India has notched a significant win against intellectual property trolls after it succeed this year in retaining rights to its so-called “traditional knowledge,” after the UK-based firm Pangaea Laboratories Limited (PLL) attempted to patent a simple mixture of turmeric, pine bark, and green tea in the treatment of hair loss.
This is India’s second recent win against big corporations seeking to patent nature, after having defeated Colgate-Palmolive when they attempted to patent a traditional mouthwash recipe using herbal extracts.
The group fighting the trolls is the Traditional Knowledge Digital Library (TKDL), and their counsel was able to prove to the European Patent Office (EPO) that the turmeric, pine bark, and green tea has been used in Indian systems of medicine since ancient times.

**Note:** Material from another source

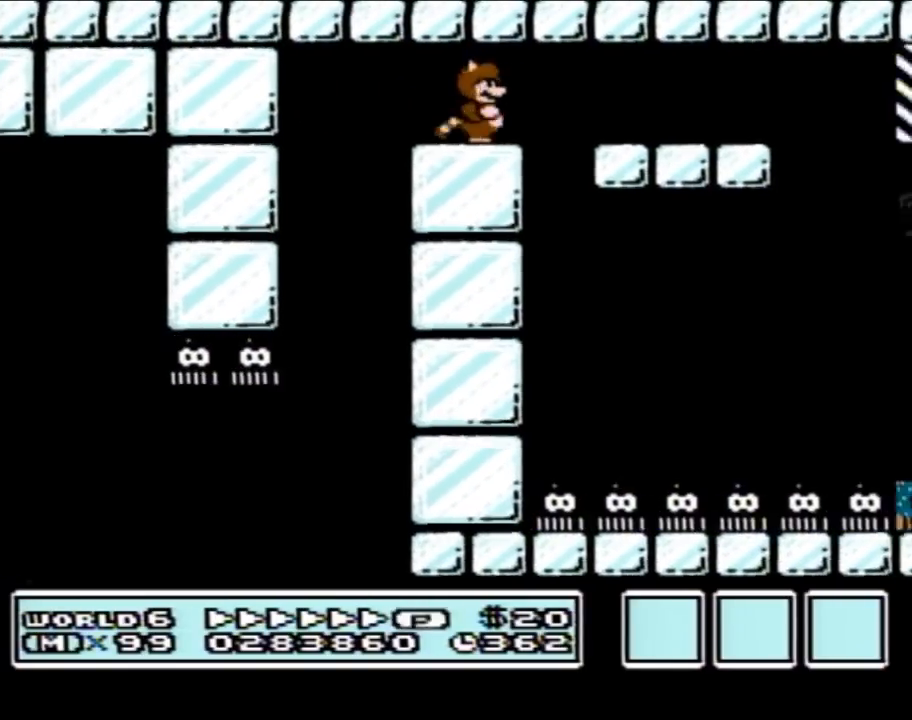
{"buttons": ["B", "DPAD_RIGHT"], "events": [[183, "A", "down"], [300, "A", "up"]]}
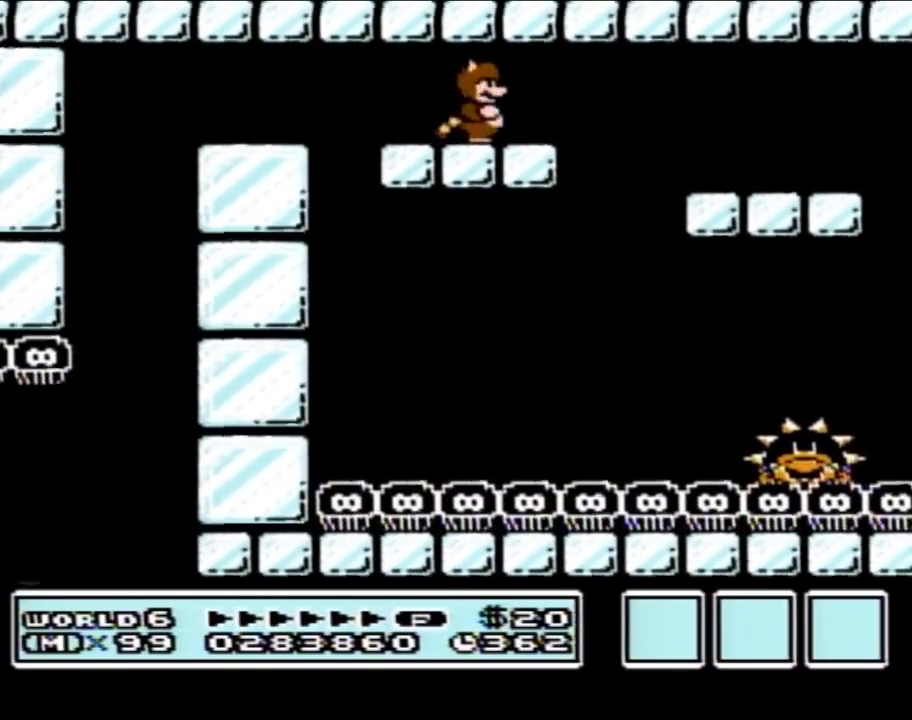
{"buttons": ["B"], "events": [[117, "DPAD_DOWN", "down"], [150, "DPAD_RIGHT", "up"], [183, "A", "down"], [233, "DPAD_RIGHT", "down"], [267, "A", "up"], [267, "DPAD_DOWN", "up"], [400, "A", "down"], [433, "DPAD_RIGHT", "up"], [483, "A", "up"]]}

The issue is sometimes referred to as “biopiracy” and is demonstrated by the presenting of indigenous knowledge of medicinal plants as an original discovery, without credit to the community from which that knowledge originated. PLL filed their application in February of 2011, and was challenged by the TKDL in January of 2014 following publication of the patent application on the EPO website. The TKDL has won over 200 such cases with citations from ancient texts as proof for their claims, and all without any expense to the public.
Founded in 2001, the TKDL has agreements with the EPO, United Kingdom Trademark & Patent Office, and the United States Patent and Trademark Office, which gives each of those organizations access to TKDL’s database of traditional knowledge. Because patent examiners now have access to the online records, there is no longer a need for prolonged and expensive legal cases, as the claims can be proved in an online search.
The TKDL was established in collaboration with India’s Council of Scientific and Industrial Research (CSIR), which itself tops the list of holders of U.S. patents. As an earlier example of its defense against biopiracy, the CSIR denied a U.S. patent application for the use of neem as an insecticide.